His mother, Lila Mae, made sure her children didn’t miss school. Getting a C wasn’t good enough; they were supposed to get As.
“My mother always told us, ‘If a job has once begun, never leave it ’til it’s done. Be that labor great or small, do it well or not at all,’” said Wooten, the second of six children. “She taught us that from the time we knew how to talk.”
But getting a higher education did not come easy. His parents didn’t live long enough to share in his academic pursuits (Lila Mae passed away in 1955 when Wooten was 15; Lawson died in 1964), and Wooten didn’t have the financial means to attend college.
The college dream persisted even as he learned different trades, and Wooten started taking classes at UTC shortly after turning 30. While working in a variety of roles at the South Pittsburg Municipal Hospital in Tennessee, he enlisted the support of Dr. James Havron who told him, “Show me your work, and I will see to it that you get a scholarship.” At the end of the semester, Wooten showed the doctor his 3.5 GPA, and the doctor made good on his promise by presenting him with the Stove Manufacturers Scholarship. “It turned out it was the same stove manufacturer that my father had worked for as a laborer,” Wooten said. “And the man in that organization who gave it to me was a patient of Dr. Havron.”

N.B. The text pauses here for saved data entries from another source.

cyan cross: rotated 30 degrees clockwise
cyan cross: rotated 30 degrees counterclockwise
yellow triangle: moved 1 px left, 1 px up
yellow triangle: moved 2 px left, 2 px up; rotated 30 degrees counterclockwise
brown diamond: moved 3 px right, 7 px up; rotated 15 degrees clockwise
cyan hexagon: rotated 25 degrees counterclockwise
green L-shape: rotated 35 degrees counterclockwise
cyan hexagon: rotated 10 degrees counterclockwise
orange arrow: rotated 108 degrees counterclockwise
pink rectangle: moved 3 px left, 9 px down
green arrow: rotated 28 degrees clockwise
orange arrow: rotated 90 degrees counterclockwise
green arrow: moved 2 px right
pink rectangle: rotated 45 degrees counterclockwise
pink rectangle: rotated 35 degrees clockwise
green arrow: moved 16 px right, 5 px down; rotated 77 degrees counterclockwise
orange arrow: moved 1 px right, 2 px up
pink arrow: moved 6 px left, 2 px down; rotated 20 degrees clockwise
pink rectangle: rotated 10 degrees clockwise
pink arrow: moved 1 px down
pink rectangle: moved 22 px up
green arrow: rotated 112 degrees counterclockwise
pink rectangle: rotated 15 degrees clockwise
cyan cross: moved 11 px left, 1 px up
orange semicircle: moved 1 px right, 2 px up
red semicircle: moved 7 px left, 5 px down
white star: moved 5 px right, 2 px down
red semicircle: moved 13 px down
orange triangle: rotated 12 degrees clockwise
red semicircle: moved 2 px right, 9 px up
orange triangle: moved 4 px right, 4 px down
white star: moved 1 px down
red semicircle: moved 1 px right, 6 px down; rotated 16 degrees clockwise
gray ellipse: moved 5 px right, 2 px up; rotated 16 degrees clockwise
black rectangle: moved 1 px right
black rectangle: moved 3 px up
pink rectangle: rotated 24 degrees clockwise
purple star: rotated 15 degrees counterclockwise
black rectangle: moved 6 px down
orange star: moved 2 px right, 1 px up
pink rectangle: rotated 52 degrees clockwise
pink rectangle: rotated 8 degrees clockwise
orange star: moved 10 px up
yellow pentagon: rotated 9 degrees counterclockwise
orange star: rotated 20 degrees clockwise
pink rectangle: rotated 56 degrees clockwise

At 35 years of age, Wooten graduated from UTC in 1975 with a bachelor’s degree in engineering. During his distinguished professional career, he worked for the U.S. Department of Energy’s Oak Ridge National Laboratory from 1987 until his retirement in 2005. Along the way, he was married to Elserean (from 1976 until her death in 1997) and Hertistine (from 2000 until her death in 2017).
Wooten is now 80 and at a reflective point in life. He has created the Wooten Family Endowed Engineering and Computer Science Scholarship Fund to celebrate the memory of his parents and spouses. He wants to give others the chance to succeed.
“This is for all of them and not for me,” he said. “Without my mother and dad, I wouldn’t be here. And I would not have been able to be successful without my spouses. They’re the ones who helped me through the years. Most importantly, they were my friends.
“The thing that’s important is that they all should be known; people should remember them. My father and mother could have just been two people who lived and had six children and died, but that shouldn’t be their story. They were more than that; they left something for all of us. They helped me become who I became, and without them, I wouldn’t be who I am.”